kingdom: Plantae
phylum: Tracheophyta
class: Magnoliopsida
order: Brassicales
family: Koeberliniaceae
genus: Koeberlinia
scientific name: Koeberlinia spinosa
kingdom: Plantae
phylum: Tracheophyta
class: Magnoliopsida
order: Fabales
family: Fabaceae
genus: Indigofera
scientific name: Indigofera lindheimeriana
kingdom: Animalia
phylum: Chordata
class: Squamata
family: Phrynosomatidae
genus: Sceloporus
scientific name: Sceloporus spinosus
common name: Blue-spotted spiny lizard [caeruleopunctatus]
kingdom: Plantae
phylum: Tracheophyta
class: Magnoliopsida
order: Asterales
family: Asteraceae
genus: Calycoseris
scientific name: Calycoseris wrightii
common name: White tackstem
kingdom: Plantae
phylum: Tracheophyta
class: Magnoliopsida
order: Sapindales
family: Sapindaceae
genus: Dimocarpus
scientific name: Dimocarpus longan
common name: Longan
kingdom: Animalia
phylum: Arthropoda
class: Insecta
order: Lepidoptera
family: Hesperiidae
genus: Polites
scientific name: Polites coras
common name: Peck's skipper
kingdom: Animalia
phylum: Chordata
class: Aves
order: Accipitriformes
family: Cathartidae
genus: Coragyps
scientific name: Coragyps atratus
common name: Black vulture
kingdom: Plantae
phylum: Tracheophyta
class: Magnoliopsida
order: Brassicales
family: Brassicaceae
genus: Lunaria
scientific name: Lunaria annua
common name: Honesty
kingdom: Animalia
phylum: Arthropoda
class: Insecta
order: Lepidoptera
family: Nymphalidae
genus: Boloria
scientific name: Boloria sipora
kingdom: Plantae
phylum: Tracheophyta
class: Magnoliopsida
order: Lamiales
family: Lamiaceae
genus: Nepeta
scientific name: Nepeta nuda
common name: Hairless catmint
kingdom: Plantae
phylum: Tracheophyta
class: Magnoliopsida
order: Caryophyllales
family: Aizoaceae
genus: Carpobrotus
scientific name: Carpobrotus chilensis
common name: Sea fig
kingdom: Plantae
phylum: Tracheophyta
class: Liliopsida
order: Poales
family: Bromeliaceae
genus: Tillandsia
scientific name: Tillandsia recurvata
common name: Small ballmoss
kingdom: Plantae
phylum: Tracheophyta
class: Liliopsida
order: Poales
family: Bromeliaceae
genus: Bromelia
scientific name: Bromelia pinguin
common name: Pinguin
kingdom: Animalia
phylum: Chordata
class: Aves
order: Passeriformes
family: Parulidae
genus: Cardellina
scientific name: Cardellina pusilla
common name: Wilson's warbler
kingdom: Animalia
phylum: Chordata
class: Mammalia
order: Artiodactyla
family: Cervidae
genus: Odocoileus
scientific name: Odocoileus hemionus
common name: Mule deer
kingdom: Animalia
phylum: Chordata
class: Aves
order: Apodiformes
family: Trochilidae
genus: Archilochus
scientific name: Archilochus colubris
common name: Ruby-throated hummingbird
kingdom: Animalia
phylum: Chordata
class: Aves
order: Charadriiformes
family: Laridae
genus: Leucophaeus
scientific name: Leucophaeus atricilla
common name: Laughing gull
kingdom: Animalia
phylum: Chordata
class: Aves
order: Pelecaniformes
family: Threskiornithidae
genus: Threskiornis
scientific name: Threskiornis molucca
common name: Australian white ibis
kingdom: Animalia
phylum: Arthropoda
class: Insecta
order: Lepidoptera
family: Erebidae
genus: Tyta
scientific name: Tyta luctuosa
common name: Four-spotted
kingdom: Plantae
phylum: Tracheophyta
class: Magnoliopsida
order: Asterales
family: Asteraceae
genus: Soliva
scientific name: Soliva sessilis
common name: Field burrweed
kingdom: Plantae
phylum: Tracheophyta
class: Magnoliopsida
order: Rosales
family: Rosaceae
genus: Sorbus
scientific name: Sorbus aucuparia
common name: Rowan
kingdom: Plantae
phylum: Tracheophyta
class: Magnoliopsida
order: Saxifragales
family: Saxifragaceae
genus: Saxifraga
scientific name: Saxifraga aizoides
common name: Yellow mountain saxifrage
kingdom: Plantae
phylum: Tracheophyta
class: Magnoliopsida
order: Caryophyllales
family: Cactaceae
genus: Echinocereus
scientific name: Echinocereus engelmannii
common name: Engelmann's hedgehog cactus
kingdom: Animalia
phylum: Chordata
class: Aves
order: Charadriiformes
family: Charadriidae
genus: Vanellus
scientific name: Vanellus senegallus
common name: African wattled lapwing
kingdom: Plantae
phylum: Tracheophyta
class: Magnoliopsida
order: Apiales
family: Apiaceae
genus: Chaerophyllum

# Problem description
Return the lines of the listing verbatim, starting at its first line and ending at the line containing "scientific name: Sceloporus spinosus".

# Answer below
kingdom: Plantae
phylum: Tracheophyta
class: Magnoliopsida
order: Brassicales
family: Koeberliniaceae
genus: Koeberlinia
scientific name: Koeberlinia spinosa
kingdom: Plantae
phylum: Tracheophyta
class: Magnoliopsida
order: Fabales
family: Fabaceae
genus: Indigofera
scientific name: Indigofera lindheimeriana
kingdom: Animalia
phylum: Chordata
class: Squamata
family: Phrynosomatidae
genus: Sceloporus
scientific name: Sceloporus spinosus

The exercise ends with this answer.